練習用のフォルダを作って、その中だけで試すのがおすすめです。

mkdir ~/terminal-practice
cd ~/terminal-practice

この中なら、何を作っても消しても、他に影響しません。まずはここで、lscdmkdir を試してみてください。


9. 困ったときは

9-1. command not found と出た

zsh: command not found: lls

打ち間違いか、そのコマンドが入っていないかです。まずスペルを確認してください。

9-2. No such file or directory と出た

指定した名前のファイルやフォルダが、そこにないということです。

ls で中身を確認して、名前が合っているか見てください。Tab 補完を使うと、この間違いは減ります。

9-3. Permission denied と出た

権限がなくて操作できないという意味です。

システムの重要な場所を触ろうとしている可能性があります。その場合、無理に sudo を付けて実行しないでください。 なぜ権限が必要な場所なのかを、先に確認したほうが安全です。

9-4. 画面から抜けられない

lessman を使ったあと、抜けられなくなったら q を押してください。

それでも駄目なら control + C

9-5. とにかく分からなくなった

ウィンドウを閉じて、開き直してください。 ターミナルを閉じても、Macには何の影響もありません。


10. 次に何をするか

ここまでで、基本の操作はできるようになっています。

まずは、練習用フォルダで慣れてください。 cd で移動して、ls で見て、mkdir で作る。この繰り返しで、感覚がつかめます。

そして、解説記事に出てくるコマンドが読めるようになっているはずです。「ターミナルを開いてください」で止まっていたものが、進められるようになります。


まとめ

  • ターミナルは、Finderと同じ場所を文字で操作する道具
  • 覚えるのは、まず pwd ls cd の3つ
  • ~ は自分のホーム。

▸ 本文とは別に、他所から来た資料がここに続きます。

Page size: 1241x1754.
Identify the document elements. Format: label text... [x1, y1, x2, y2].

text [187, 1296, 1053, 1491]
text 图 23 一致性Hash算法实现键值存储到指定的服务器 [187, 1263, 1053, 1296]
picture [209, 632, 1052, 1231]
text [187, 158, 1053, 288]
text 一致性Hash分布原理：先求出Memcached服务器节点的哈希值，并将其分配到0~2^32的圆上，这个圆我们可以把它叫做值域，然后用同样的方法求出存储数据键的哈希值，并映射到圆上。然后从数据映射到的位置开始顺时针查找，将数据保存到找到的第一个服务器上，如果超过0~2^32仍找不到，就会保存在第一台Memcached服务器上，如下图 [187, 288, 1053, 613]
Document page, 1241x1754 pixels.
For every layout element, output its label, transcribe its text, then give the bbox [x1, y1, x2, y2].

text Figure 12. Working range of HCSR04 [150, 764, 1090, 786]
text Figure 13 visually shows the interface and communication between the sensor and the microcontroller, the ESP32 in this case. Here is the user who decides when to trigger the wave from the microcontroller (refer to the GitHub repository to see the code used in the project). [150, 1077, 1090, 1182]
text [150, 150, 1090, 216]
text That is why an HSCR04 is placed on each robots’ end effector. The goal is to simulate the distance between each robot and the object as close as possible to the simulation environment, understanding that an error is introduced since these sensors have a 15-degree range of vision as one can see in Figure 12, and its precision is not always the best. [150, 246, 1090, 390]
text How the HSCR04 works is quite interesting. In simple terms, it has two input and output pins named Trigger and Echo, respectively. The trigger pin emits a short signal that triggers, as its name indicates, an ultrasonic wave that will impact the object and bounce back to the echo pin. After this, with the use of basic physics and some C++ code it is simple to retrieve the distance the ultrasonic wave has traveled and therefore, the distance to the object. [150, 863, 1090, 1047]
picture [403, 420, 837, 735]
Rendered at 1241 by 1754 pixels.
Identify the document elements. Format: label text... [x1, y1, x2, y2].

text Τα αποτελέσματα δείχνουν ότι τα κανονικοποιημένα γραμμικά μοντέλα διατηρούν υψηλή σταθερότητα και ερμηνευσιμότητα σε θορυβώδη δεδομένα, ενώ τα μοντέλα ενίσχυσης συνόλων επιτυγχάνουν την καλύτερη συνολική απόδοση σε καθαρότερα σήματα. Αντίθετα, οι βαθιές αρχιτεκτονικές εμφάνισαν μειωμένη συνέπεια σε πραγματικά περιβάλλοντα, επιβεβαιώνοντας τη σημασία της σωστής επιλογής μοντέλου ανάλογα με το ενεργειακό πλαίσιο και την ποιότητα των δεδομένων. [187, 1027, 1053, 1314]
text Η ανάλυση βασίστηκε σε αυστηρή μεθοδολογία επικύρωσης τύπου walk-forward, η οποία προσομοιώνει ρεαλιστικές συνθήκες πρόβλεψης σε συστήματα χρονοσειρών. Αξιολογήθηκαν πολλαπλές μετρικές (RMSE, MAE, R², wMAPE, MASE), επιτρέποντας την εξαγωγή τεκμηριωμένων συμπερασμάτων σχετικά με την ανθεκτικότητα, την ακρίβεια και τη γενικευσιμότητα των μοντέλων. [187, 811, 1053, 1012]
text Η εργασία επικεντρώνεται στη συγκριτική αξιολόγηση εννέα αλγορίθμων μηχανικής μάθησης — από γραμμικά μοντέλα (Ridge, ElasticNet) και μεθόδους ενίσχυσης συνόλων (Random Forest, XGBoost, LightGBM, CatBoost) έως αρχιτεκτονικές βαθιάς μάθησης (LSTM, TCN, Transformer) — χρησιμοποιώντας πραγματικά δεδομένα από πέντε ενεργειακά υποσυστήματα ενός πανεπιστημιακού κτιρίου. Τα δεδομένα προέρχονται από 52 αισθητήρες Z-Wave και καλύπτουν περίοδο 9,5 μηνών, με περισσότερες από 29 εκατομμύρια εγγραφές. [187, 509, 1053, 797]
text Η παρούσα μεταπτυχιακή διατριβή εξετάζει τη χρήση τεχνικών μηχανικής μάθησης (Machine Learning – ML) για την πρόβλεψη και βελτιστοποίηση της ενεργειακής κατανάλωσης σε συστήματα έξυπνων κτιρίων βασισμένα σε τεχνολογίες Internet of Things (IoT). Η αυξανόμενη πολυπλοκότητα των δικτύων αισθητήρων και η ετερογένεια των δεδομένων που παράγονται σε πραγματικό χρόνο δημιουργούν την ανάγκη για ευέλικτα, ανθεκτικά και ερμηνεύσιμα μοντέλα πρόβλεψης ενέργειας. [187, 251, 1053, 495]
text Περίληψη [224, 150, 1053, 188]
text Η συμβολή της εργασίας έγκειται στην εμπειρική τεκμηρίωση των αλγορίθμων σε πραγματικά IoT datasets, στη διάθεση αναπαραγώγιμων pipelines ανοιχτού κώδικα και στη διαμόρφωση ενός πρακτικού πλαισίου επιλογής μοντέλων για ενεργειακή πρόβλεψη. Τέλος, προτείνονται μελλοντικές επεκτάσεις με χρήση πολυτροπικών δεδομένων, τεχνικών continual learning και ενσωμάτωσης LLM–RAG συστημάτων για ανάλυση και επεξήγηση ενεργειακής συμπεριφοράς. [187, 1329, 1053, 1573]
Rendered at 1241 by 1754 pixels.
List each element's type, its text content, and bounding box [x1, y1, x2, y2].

パスはフォルダの住所
  • Tab で補完できる。 打ち間違いも防げる
  • Finderからドラッグすると、パスが入る
  • で前のコマンドを呼び出せる
  • rm はゴミ箱を通らない。 戻せない
  • rm -rf の組み合わせに注意。 とくに / ~ * . と一緒のとき
  • 意味の分からないコマンドを、そのまま貼り付けない
  • 練習用フォルダを作って、その中で試す

ターミナルは、慣れると怖くありません。 危ないのは、意味が分からないまま打つときだけです。

この記事の範囲を知っていれば、たいていの解説記事は読めるようになります。 あとは、必要になったときに1つずつ増やしていけば十分です。

※本記事の情報は2026年8月時点のものです。macOSのバージョンによって表示が異なる場合があります。